Hmmm.... the dangers of commuting with a big ring....

http://forums.mtbr.com/showpost.php?p=3299038&postcount=5


----------



## evil monkey (Jun 9, 2007)

so essentially, the bashguard just takes out the big ring of the crank?? that means you'll only have 2x8/9=16/18 speed to work with?

would that make any major differences?? i don't usually ride full speed (i ono how you call it, but i think u know what i mean) off road anyway.


----------



## EnglishT (Apr 9, 2008)

Pads are a bit overkill for general Xc/Trail use...

That said, some can be so comfortable you forget youre wearing them... The good ol' 661 KS knee pads feel like knee warmers, but they stay put and do a good job, I wouldnt ride without them anymore (but I can be a bit loony).


----------



## savagemann (Jan 14, 2008)

I put a bash guard on my bike and not once have I wanted the big ring since.
I do mostly trail/AM riding and wear knee/shin and elbow/forearm guards and usually a full face helmet.
I feel much safer so I take more risks and go faster and have even more fun.


----------



## Atomick (Apr 22, 2008)

I sported the 661KS pads just today; it was on a fire road, so it was technically a XC ride, but it's 1400' up over 3 miles *and* down over the same distance, so the descent was like a 3-mile DH run (with all off-camber or flat turns, oh joy!). I'd never run this route before, so I padded up and it totally made me feel a lot more comfortable. Love those pads, too.

Cool or not, if I'm going over 20mph on an unknown run, I always feel better having pads on, just in case. This'll change, I'm sure, as I get more experienced.


----------



## EnglishT (Apr 9, 2008)

In honesty, if you got pads that fit and dont hold you back - why would you ever stop using them when a crash could happen...

No amount of experience will give you the protection IF you crash that pads will...

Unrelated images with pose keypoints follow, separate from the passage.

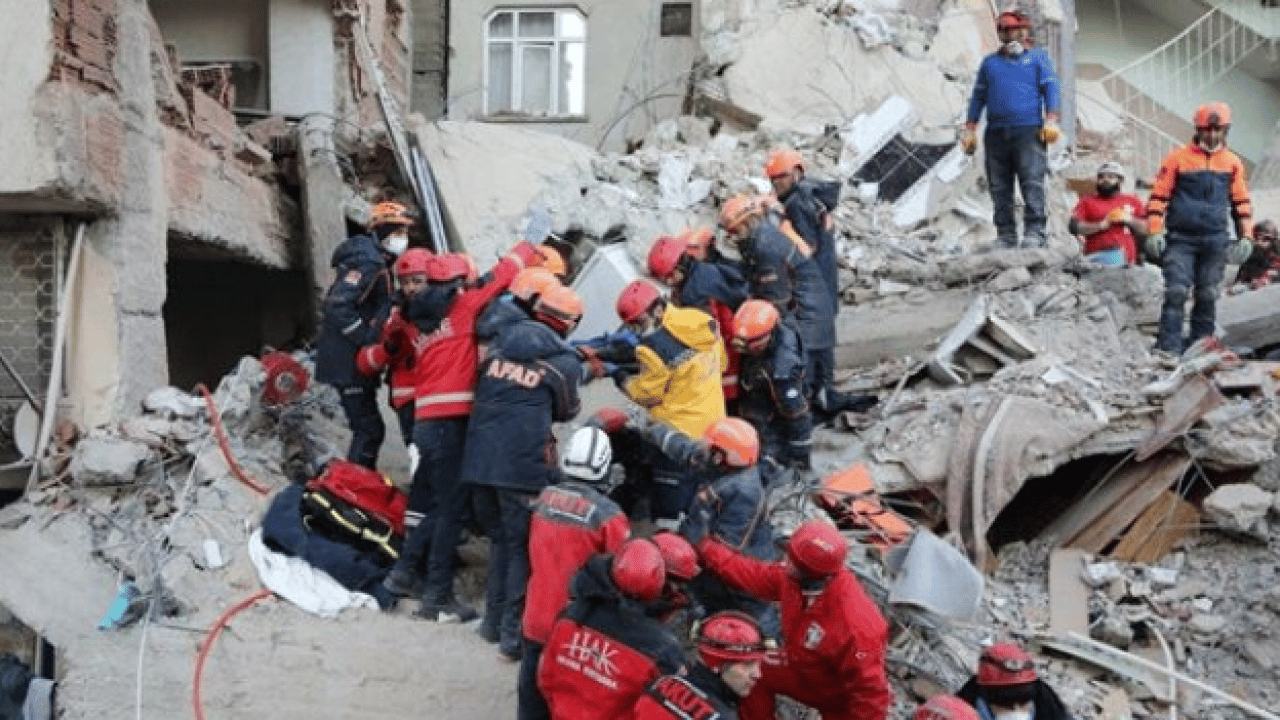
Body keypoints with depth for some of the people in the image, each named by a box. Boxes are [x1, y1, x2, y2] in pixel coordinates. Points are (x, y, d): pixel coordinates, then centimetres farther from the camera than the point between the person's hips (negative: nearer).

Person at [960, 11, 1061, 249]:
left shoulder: (1038, 57, 14)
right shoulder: (989, 62, 22)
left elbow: (1051, 89, 5)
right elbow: (978, 96, 22)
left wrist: (1051, 121, -9)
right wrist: (970, 129, 13)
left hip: (1029, 131, -3)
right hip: (996, 134, 4)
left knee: (1032, 183, -14)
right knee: (999, 188, 0)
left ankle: (1034, 233, -17)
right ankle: (1005, 235, 3)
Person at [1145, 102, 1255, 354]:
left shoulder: (1233, 162, 11)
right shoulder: (1177, 158, 2)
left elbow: (1241, 202, 18)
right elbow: (1158, 196, 3)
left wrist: (1245, 237, 13)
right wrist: (1155, 232, -5)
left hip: (1215, 241, 3)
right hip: (1180, 239, -3)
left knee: (1208, 295, 5)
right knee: (1176, 292, -11)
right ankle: (1169, 347, -13)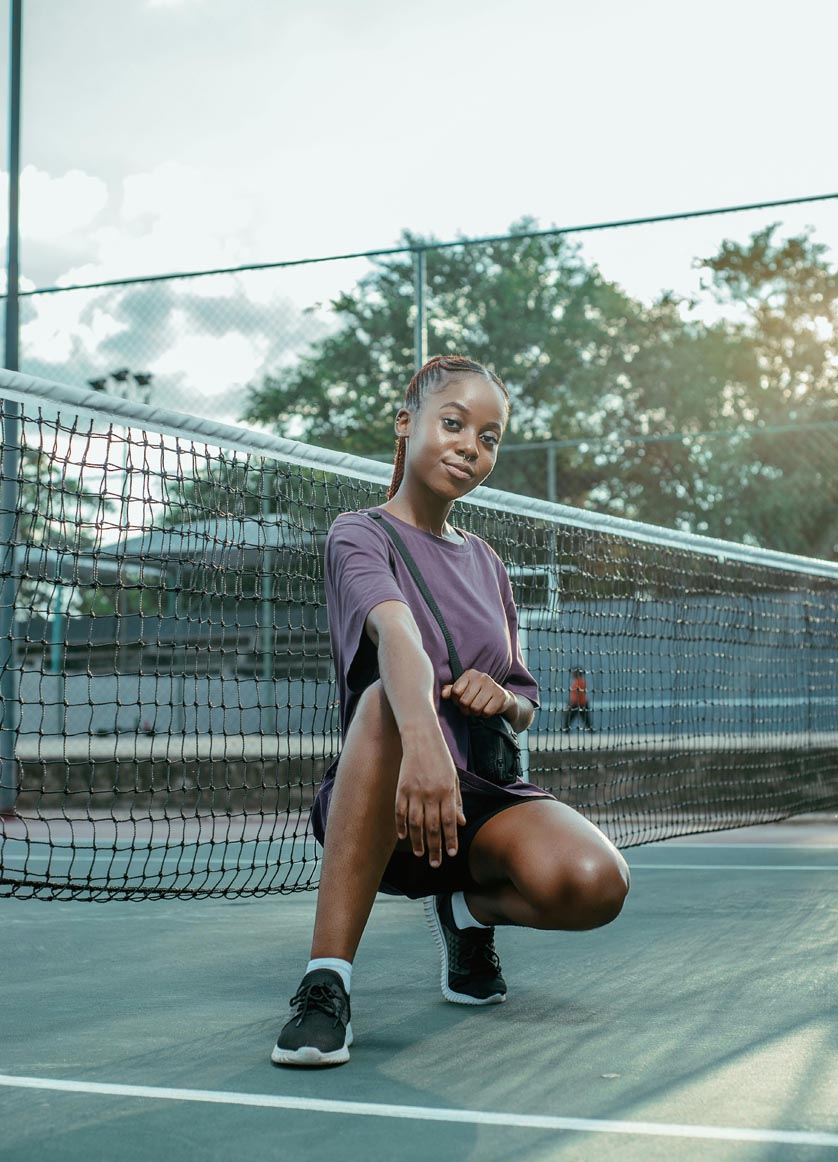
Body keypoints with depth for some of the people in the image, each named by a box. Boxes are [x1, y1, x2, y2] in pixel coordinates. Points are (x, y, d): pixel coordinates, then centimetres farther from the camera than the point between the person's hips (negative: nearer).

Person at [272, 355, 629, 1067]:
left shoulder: (486, 563, 16)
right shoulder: (360, 536, -3)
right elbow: (396, 635, -27)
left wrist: (506, 700, -5)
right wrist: (425, 742, -47)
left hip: (484, 793, 5)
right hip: (383, 809, -4)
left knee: (594, 882, -29)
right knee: (387, 702, -40)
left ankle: (469, 908, 7)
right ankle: (327, 982, -35)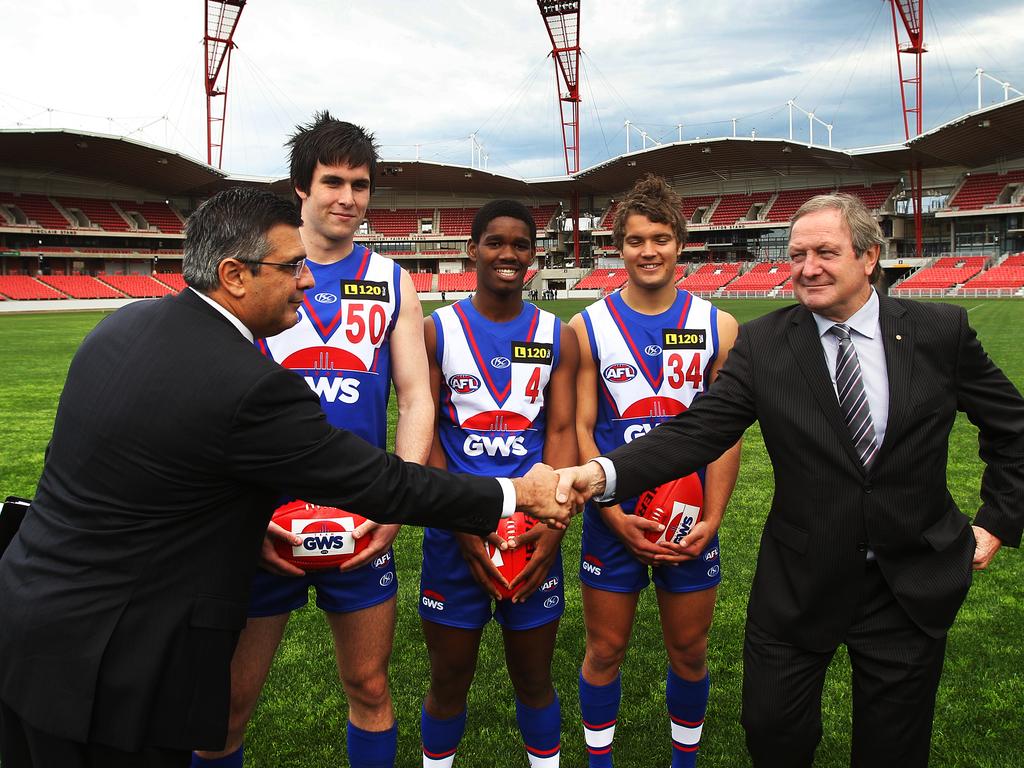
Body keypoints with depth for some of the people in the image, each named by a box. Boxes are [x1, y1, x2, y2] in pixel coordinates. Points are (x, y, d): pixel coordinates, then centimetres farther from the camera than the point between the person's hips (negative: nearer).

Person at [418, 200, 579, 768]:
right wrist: (461, 525, -15)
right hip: (455, 531, -1)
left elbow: (561, 432, -2)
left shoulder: (558, 337, 4)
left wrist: (555, 525, -15)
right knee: (449, 682, 12)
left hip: (535, 533, 1)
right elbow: (423, 435, -4)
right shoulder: (437, 331, 0)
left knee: (534, 680, 15)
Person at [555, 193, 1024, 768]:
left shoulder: (942, 331, -6)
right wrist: (603, 473, -31)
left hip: (914, 585, 1)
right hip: (799, 586, 0)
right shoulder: (762, 344, -8)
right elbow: (696, 433, -17)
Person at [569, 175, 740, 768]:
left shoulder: (718, 328, 0)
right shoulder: (587, 328, -3)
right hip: (614, 520, -1)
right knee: (606, 651, 10)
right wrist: (615, 516, -13)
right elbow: (580, 431, -5)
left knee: (690, 651, 14)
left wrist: (710, 521, -9)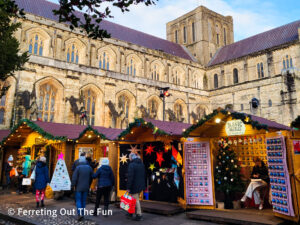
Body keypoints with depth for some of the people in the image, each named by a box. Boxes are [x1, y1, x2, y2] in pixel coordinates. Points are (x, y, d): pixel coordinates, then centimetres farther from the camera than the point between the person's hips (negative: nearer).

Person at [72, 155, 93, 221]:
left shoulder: (78, 167, -13)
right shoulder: (89, 167, 1)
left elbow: (74, 177, -15)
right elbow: (91, 177, 8)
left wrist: (73, 185, -4)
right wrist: (88, 185, 17)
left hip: (79, 187, -4)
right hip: (86, 188, 4)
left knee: (78, 200, 2)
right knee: (83, 201, 13)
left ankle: (80, 214, -11)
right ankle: (82, 214, 18)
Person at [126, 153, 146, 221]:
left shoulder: (131, 165, -16)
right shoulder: (141, 164, 9)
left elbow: (130, 177, -20)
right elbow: (144, 175, 14)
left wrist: (128, 187, -15)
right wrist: (144, 185, 20)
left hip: (134, 186, -8)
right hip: (140, 185, 8)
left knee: (136, 200, 1)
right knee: (134, 199, 19)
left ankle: (139, 215, 7)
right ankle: (131, 213, 30)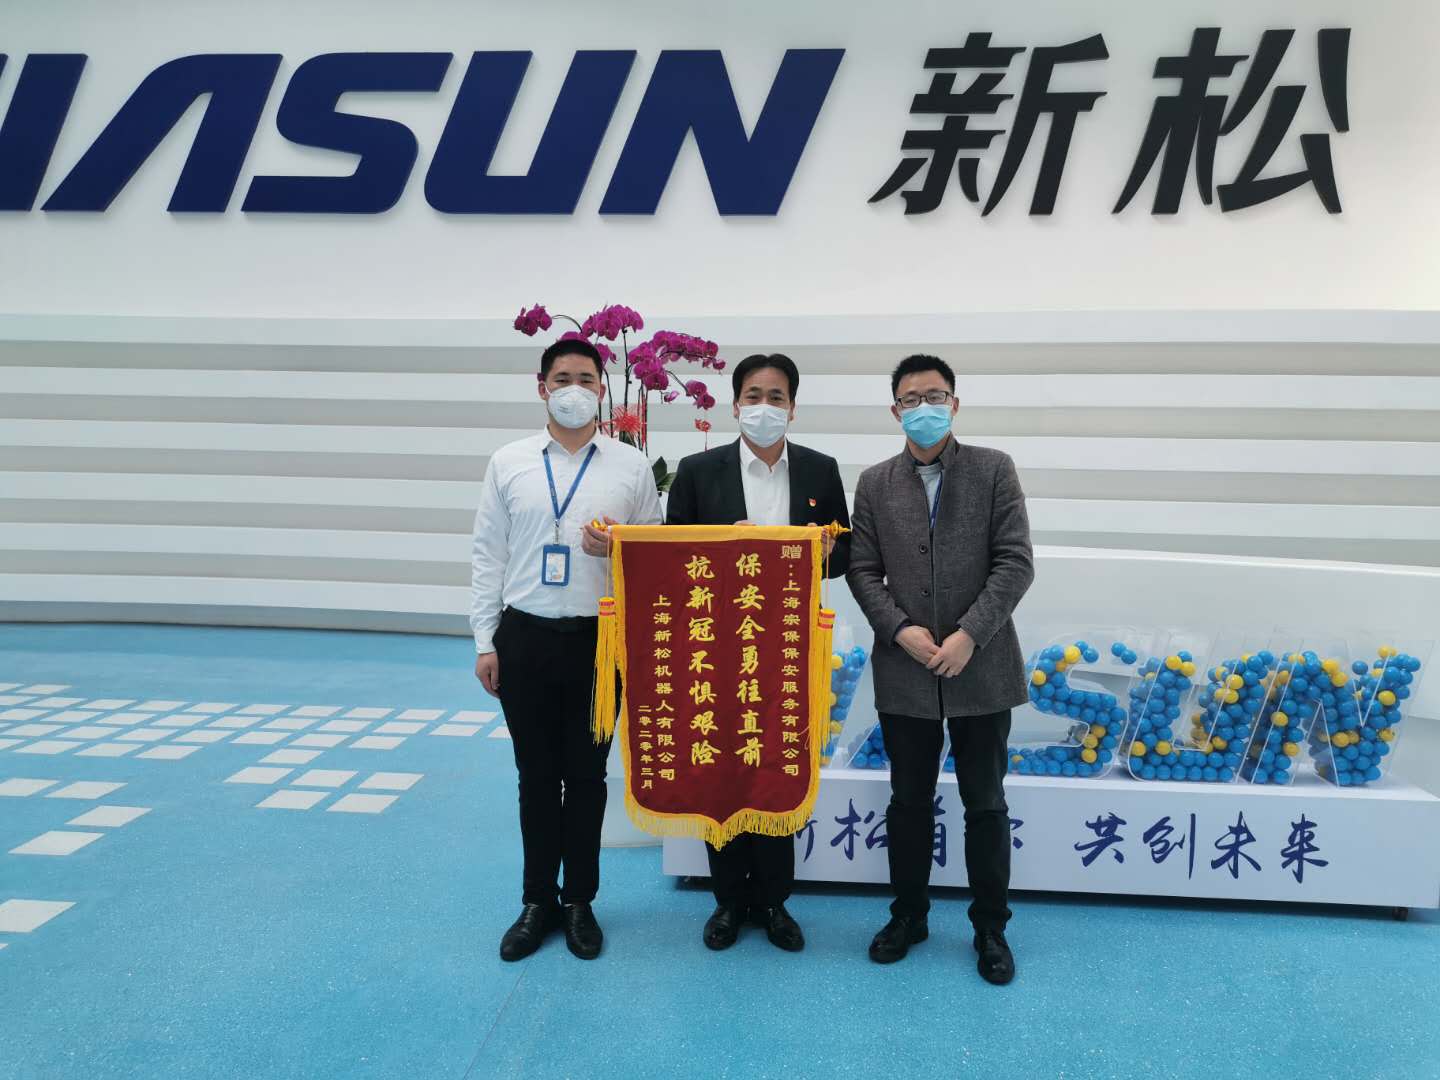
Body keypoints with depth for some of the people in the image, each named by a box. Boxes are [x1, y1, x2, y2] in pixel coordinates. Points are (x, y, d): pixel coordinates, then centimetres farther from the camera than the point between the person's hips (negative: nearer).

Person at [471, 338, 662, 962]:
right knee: (536, 776, 12)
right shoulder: (508, 463, 3)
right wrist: (484, 642, 0)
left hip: (599, 639, -1)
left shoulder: (631, 467, 1)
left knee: (586, 776, 11)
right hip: (523, 638, 1)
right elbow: (488, 557, 3)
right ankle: (538, 902, 29)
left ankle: (579, 902, 28)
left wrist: (617, 548, -15)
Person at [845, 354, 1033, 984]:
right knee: (908, 803, 14)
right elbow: (863, 571, 2)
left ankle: (990, 928, 26)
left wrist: (969, 635, -15)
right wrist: (901, 630, -13)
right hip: (904, 672, 2)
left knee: (986, 805, 10)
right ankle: (908, 916, 31)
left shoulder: (994, 470, -1)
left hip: (981, 670, -1)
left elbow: (1015, 563, -7)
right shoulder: (875, 483, 5)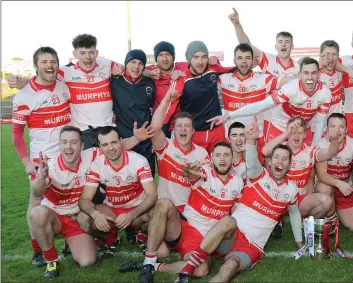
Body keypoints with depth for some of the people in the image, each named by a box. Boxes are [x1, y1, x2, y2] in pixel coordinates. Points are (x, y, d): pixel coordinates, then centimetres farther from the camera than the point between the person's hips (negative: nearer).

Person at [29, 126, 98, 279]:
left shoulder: (89, 157, -14)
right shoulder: (50, 165, -22)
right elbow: (37, 193, -39)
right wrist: (42, 176, -60)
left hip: (79, 219, 2)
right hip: (53, 217, -1)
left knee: (87, 261, -16)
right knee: (38, 213, -37)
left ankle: (72, 244, 22)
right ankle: (51, 259, -12)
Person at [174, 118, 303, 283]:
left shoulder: (291, 189, 10)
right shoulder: (260, 175, 0)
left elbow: (294, 213, 29)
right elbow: (251, 164, -24)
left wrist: (299, 242, 34)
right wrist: (251, 140, -45)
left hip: (252, 247, 2)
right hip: (232, 234, -2)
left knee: (231, 266, -34)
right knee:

And considering they feel like knee warmers and dont hold back pedalling, those ones are pretty much perfect


----------



## cchough (Apr 26, 2006)

EnglishT said:


> The good ol' 661 KS knee pads feel like knee warmers, but they stay put and do a good job


The KS a hard shell right? I'm looking at the 661 Chicken Wing elbow pad and the Vegi Wrap knee pad for my more technical rides. Is a soft shell even worth it? Is there a significant difference in flexibility and venting between the KS and the full soft pads?

Thanks,


----------